I also remember the very first two times I interacted with IRC, which on time #1, I picked a random nick from mechwarrior and talked to someone. Then, on time #2, i couldn't remember and picked a new nick from mechwarrior, and person I talked to had no idea who I was and I didn't remember the name either. That one really stuck "identity" into my consciousness.
Another strong memory would be my homemade, geocities webpage with a starfield background and midi/tracker music player loaded, "under construction" sign on page, and text about FF7's sepiroth. lost to time, though.
Outside of that.... phpbb and other random forums, irc culture especially for music creators with things like one-hour compos for tracker tunes as a way to write anything, shit or not. good stuff.
Also, early MMO games had really neat emergent behavior and it was fun to see how the social aspects played out. I think that's ... adjacent to web 1 stuff and MUDs. So, in Ragnarok Online, low-level acolyte classes had few ways to level but they could us their heal spells offensively against undead monsters. The best way to do this was against high-level undead things, and there was a place (glastheim churchyard) that had a safe location to rest and restore mana. Well, higher-leveled priests would electively go there and party up with folks purely because the higher-leveled priests had a spell to "increase mp regen" for party. effectively, they'd party a bunch of lower-leveled folks, sit in safe space, and repeatedly cast the spell when it ran out. that's it.

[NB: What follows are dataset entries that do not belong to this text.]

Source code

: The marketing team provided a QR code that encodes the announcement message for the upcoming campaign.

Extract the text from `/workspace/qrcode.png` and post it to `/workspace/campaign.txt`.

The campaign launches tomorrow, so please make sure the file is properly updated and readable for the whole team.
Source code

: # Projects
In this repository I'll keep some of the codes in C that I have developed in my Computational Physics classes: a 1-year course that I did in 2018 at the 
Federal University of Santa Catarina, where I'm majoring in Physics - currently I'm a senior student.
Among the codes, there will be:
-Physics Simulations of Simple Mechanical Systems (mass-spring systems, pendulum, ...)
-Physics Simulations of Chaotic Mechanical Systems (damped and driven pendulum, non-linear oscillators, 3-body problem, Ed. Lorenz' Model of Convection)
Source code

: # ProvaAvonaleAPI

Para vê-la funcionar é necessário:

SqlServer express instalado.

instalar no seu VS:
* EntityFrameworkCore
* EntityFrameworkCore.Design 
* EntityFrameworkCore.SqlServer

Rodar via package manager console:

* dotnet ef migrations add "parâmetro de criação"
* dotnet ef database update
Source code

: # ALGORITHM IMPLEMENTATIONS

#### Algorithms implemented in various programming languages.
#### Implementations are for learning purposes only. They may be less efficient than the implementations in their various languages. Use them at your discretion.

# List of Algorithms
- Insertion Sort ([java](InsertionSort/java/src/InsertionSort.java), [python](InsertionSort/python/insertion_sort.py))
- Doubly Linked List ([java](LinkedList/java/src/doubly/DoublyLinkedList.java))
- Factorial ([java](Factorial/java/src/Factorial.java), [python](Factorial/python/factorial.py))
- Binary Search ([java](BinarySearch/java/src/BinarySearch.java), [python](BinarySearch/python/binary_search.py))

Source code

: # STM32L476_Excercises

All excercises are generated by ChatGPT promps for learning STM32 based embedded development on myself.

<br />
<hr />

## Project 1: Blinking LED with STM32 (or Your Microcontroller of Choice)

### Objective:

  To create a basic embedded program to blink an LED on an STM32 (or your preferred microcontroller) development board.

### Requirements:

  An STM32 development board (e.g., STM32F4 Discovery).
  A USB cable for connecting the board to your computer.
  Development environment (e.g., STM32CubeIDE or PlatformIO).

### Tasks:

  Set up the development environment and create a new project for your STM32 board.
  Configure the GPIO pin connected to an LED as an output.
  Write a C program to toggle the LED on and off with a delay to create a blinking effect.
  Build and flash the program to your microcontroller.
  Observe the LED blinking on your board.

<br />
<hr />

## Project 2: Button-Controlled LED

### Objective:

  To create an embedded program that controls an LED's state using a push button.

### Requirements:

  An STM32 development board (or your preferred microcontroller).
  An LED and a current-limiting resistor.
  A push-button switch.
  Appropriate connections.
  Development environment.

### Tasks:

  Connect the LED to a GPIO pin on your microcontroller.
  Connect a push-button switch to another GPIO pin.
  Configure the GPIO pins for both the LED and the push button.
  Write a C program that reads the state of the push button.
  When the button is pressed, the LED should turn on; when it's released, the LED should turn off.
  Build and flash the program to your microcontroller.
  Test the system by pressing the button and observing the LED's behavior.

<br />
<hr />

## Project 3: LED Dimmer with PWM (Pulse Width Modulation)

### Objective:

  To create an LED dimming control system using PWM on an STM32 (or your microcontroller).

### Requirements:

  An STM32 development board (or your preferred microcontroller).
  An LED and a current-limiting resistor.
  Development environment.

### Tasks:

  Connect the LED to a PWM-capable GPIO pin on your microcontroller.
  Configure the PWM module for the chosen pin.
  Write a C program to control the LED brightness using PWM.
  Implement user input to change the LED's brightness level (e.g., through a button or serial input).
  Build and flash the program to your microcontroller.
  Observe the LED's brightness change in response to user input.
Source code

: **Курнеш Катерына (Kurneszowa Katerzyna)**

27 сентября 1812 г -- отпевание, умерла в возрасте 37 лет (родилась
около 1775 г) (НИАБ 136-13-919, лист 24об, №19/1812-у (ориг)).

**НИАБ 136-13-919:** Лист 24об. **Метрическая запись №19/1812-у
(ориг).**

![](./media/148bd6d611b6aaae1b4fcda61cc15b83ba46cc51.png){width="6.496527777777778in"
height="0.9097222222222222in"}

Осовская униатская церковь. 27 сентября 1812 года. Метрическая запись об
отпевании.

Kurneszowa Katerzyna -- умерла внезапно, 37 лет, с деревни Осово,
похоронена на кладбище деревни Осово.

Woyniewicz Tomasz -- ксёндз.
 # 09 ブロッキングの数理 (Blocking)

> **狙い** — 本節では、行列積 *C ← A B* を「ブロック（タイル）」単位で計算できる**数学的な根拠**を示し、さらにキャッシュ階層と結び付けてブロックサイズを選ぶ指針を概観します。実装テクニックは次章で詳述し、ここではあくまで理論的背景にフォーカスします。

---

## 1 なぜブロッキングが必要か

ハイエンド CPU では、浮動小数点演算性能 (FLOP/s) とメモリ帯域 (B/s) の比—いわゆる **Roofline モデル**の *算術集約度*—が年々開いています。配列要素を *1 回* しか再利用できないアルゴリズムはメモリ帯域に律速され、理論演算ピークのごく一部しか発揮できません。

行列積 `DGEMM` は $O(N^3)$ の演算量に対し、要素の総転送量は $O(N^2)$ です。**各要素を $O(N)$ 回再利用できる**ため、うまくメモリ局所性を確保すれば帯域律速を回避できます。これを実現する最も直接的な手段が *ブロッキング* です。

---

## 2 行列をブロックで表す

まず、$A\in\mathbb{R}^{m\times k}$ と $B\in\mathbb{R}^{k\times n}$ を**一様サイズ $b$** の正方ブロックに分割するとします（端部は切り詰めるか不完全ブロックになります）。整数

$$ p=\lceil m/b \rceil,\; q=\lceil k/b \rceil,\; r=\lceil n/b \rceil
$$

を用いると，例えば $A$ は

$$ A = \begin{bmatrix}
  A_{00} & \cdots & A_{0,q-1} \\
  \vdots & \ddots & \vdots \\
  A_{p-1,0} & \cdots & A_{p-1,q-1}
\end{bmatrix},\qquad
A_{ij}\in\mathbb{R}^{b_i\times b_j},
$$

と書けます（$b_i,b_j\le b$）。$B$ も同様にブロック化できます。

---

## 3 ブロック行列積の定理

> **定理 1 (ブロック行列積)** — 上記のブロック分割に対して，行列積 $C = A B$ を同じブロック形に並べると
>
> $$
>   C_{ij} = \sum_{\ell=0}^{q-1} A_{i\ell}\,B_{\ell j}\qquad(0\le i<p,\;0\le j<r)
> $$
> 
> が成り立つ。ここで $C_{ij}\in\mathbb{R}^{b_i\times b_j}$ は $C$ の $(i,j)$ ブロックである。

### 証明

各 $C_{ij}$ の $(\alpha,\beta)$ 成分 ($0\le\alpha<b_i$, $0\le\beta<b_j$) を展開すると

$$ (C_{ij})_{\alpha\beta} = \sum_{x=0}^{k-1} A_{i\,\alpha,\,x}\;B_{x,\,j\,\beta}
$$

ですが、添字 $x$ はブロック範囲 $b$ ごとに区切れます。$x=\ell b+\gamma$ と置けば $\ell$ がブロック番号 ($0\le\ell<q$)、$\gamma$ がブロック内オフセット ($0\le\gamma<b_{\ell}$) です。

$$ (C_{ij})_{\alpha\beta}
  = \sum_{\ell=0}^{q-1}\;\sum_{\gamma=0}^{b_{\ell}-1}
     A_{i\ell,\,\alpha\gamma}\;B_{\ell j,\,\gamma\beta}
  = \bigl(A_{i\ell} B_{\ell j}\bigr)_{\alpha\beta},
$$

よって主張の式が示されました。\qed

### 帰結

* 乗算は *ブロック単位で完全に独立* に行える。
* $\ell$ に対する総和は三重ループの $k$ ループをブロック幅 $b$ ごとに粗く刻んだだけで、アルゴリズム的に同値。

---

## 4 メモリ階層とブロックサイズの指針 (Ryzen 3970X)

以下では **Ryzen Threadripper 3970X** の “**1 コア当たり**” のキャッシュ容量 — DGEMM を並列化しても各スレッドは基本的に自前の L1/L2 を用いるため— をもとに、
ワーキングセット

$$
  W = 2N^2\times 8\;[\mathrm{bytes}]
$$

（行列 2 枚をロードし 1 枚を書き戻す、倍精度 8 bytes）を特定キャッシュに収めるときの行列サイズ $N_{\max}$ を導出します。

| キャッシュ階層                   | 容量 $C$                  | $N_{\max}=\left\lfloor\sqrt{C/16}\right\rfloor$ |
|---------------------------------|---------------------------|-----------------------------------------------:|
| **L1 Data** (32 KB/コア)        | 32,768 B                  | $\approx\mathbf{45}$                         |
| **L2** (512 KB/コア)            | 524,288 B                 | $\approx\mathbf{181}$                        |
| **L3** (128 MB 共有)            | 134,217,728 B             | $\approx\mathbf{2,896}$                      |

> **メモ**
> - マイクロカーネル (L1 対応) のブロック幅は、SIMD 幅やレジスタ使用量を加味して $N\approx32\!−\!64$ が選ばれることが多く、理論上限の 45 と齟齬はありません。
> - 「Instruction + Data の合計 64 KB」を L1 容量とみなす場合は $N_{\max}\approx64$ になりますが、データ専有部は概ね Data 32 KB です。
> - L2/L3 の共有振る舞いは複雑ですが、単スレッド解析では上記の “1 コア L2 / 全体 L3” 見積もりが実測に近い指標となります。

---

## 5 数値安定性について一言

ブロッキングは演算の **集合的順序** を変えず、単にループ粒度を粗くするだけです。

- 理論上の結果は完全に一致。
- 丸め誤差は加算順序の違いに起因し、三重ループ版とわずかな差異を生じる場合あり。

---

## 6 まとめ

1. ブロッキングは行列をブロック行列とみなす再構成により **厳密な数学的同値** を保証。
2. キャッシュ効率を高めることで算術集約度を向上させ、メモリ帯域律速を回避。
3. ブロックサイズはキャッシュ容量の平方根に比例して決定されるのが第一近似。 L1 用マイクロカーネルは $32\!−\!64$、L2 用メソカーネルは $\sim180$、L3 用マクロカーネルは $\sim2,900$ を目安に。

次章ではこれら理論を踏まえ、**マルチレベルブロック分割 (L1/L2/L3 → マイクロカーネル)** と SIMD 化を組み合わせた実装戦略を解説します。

later, the game added non-undead to the zone, as well as an mvp / boss spawn. kinda rude, tbh. but i loved all the social spaces folks would gather around to be safe and regen health/mana between leveling sprees. newer takes on MMOs miss that.
Starfield backgrounds were obligatory! I remember spending hours in Paint Shop Pro's pattern mode trying to make sure my white and grey pixels repeated nicely: not so busy as to look like noise, but dense and random enough to hide the repetition.